Corollary. The elements of the bicommutant $\mathrm C^2(T)$ are operators simpler than $T$.
Question 1. Suppose $V$ is finite dimensional. (When) is the bicommutant equal to the set of simpler operators?
Beginning of argument. Suppose $S$ is simpler than $T$. This means that for every $T$-invariant decomposition with projections $\{\pi_i\}$ we have $\{\pi_i\}\subset \mathrm C(S)$. We wish to prove that $S\in \mathrm C^2(T)$, i.e $L\in \mathrm C(T)\implies L\in \mathrm C(S)$. The only visible way forward seems to be if $L$ is in the subalgebra generated by the projections $\{\pi_i\}$...
Theorem.

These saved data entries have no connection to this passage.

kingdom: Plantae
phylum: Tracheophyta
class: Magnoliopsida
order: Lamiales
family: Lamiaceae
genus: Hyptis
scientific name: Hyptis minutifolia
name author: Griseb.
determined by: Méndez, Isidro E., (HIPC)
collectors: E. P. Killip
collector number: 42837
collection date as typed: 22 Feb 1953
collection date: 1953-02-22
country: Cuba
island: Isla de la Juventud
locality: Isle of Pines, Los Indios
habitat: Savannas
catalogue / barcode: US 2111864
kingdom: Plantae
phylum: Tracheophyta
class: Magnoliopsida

The bicommutant of an operator $T$ on a finite dimensional vector space consists of the polynomials in $T$.
Question 2. What's an example of an operator which is simpler than $T$ but not polynomial in $T$? (If possible, suppose $V$ is finite dimensional.)
Let $S=\begin{pmatrix} 0 & 1 \\ 0 & 0\end{pmatrix}$ and $T=\begin{pmatrix} 0 & 0 \\ 1 & 0 \end{pmatrix}$. Then neither $S$ nor $T$ has any nontrivial invariant direct sum decompositions, so they are equally simple, but neither is in the bicommutant of the other (or is a polynomial of the other).
Note that if $V$ is finite-dimensional and $S$ is diagonalizable, then its bicommutant is spanned by the projections onto its eigenspaces. So, it is natural to consider non-diagonalizable matrices in looking for counterexamples.